Figure 5 – Example of a Databricks metric view definition

Figure 5 – Example of a Genie Space query, when relying on metric views as opposed to 1
Closing Thoughts
After spending some time building out a Genie Space and working through a few of the enhancements, my conclusion is that there is clear value in the concept. Having spent years building dashboards for various key user groups, I understand the pains of their rigidity and the ease at which they can multiply as users find new questions to ask of their now accessible data.
My opinion is that this value is found through using Genie Spaces to augment and rationalise organisational dashboards, rather than as a direct replacement. Dashboards still have a place as a cost effective mechanism for users to understand key metrics and past performance, especially now the semantic elements can be shifted into the data platform where they can be better managed. Genie Spaces can then enable users to directly investigate more specific areas, and support the core reporting layer through two key processes:
- Help rationalise the number of existing dashboards to reduce maintenance and operational costs by replacing those that do not align with agreed organisational metrics.
- Provide a governed space for non-technical users to query data, fulfilling future requirements that would otherwise require the development of new analytical processes or outputs.
As with adopting any new technology, however, consideration needs to be made for the more mundane areas that support the longevity of this approach, rather than just focusing on the interesting outcome. For Genie Spaces, this currently falls into three main areas: reproducibility, cost, and governance.
Reproducibility: Organisations need to consider both how Genie workspaces can be replicated across multiple environments and how responses to similar queries are tracked. The replication aspect can only be automated via the API at present, which will likely require new processes to be established but does significantly reduce manual effort. In terms of ensuring accuracy, workspace owners can establish benchmarks to test their spaces, alongside a number of monitoring tools to ensure that question X consistently returns answer Y.

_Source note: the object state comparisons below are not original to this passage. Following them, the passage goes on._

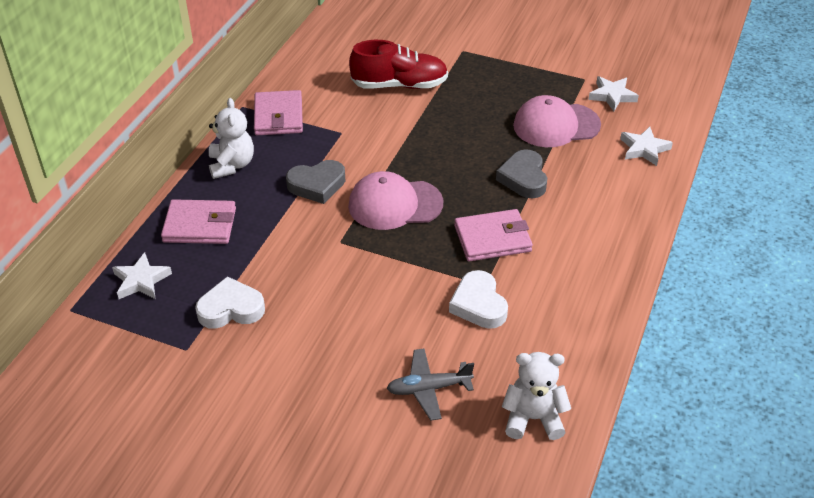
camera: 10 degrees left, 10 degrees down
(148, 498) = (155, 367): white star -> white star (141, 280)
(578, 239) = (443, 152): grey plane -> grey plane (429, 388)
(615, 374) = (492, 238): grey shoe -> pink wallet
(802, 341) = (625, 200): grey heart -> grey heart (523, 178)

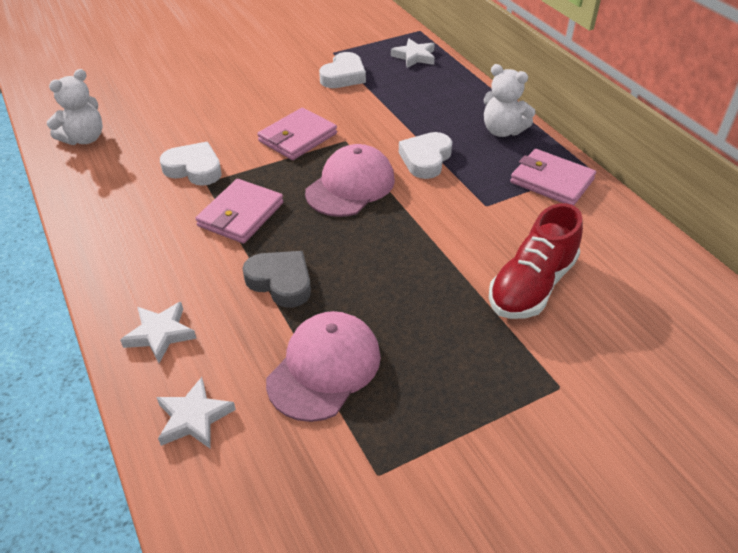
camera: 130 degrees right, 0 degrees up
(200, 225) = (443, 93): pink wallet -> pink wallet (297, 137)
(317, 185) = (425, 159): grey heart -> white heart
(429, 388) = (170, 114): grey plane -> none
(612, 96) = (313, 475): white star -> white star (160, 334)

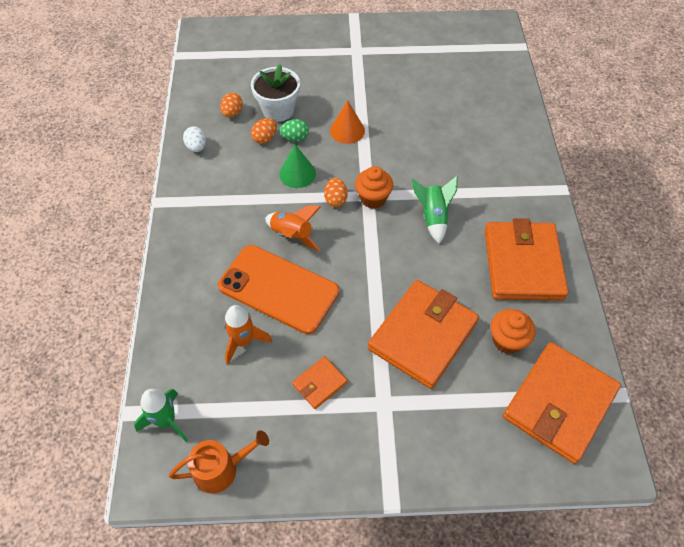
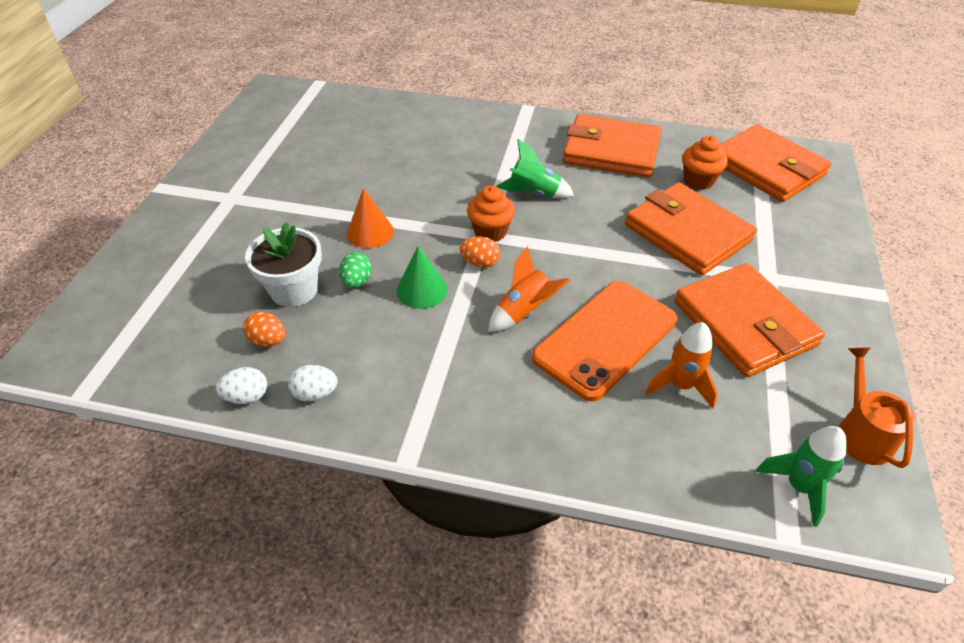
camera: 75 degrees left, 10 degrees down
(189, 119) = (247, 396): none -> white egg
(265, 138) = (340, 312): orange egg -> none
(319, 383) = (744, 323): orange wallet -> orange wallet, size x2.19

Cost: As with most Databricks features, there is an underlying cost. For Genie Spaces, this is not based on LLM usage, but the underlying SQL cluster that is used to access data and calculate responses. Giving users free reign to pose questions can therefore end up accruing a larger bill than organisations may have come to expect compared with dashboards that are updated on set intervals. As such, workspace administrators should establish reasonable budgets and policies on such resources to prevent overspending and provide clear usage statistics to end users.
Governance: Given Genie Spaces can be used to pull back row-level data, there needs to be a clear governance wrapper to prevent misuse or certain users accessing inappropriate data. This can be managed through Unity Catalog, but it needs these foundations in place to function correctly. Clear permission structures and attribute-based controls should be established on the underlying data, which can then be enforced by the Genie space on a per user basis.
Clearly there is a valuable niche for Genie Spaces to fill when it comes to helping users understand their organisation’s data, and it does this well. As with all new functionality, however, there needs to be clear data and governance foundations in place from the outset to support both its accuracy and longevity post-implementation.